About Living Willow
Living willow sculpture makes use of the characteristics of green i.e. freshly cut willow rods, to easily take root when pushed into soil in the winter months. The willow is cut when the tree is dormant; the sap is down and the leaves have fallen, and the nature of willow means that it readily sends out roots with very little prompting.
The rods are coppiced between 1 and 3 years old generally, depending on the form and strength of the structure that they are intended for, and are stood in water or left in a damp place until needed for use. Come the spring, root growth really takes off, ready to support the new leaves and withies as they develop.
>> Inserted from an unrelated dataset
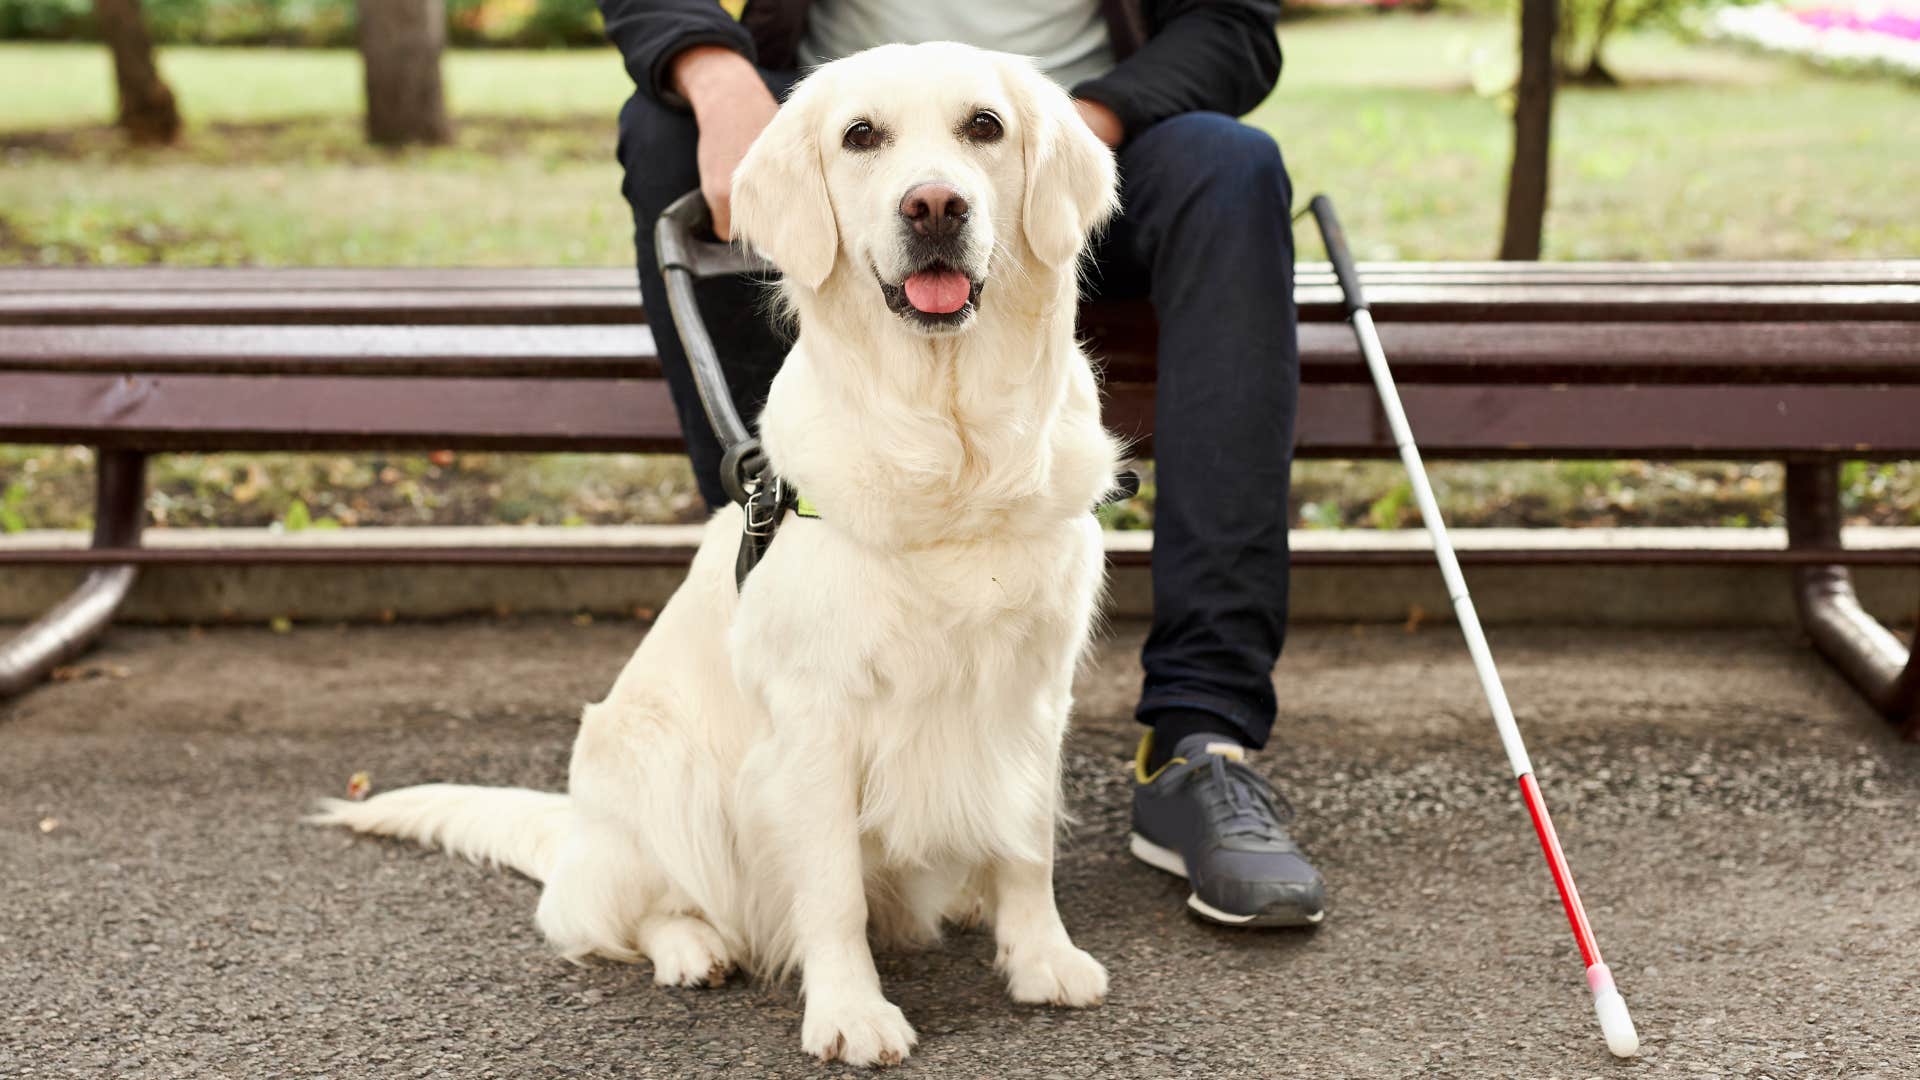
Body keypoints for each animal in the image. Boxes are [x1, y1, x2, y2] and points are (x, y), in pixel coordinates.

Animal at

A willow stool can be cultivated from a single foot long stick of fresh willow, and depending on variety and species, can yield up to 30 or more rods each year for harvest. There are beautiful fine withies for basketmaking, maybe only 2-3mm thick and rods good for building living tunnels and fences and dens, which can grow more than 10 foot in a year and which are thicker than your thumb.
When making a den or living structure for a project I like to combine several different varieties of willows as the colours and catkins vary enormously – as well as what each variety is most useful for, and so a school can grow its own willow for art and craft activities by annually coppicing their outdoor structure in the winter.
In the summer a willow den is cool to sit in, and contemplative, with leafy shade, making a peaceful place to sit, or a place to hide or play.
In winter, the colours of the bark reveal themselves and in early spring the catkins come before the new leaves, to begin the cycle again.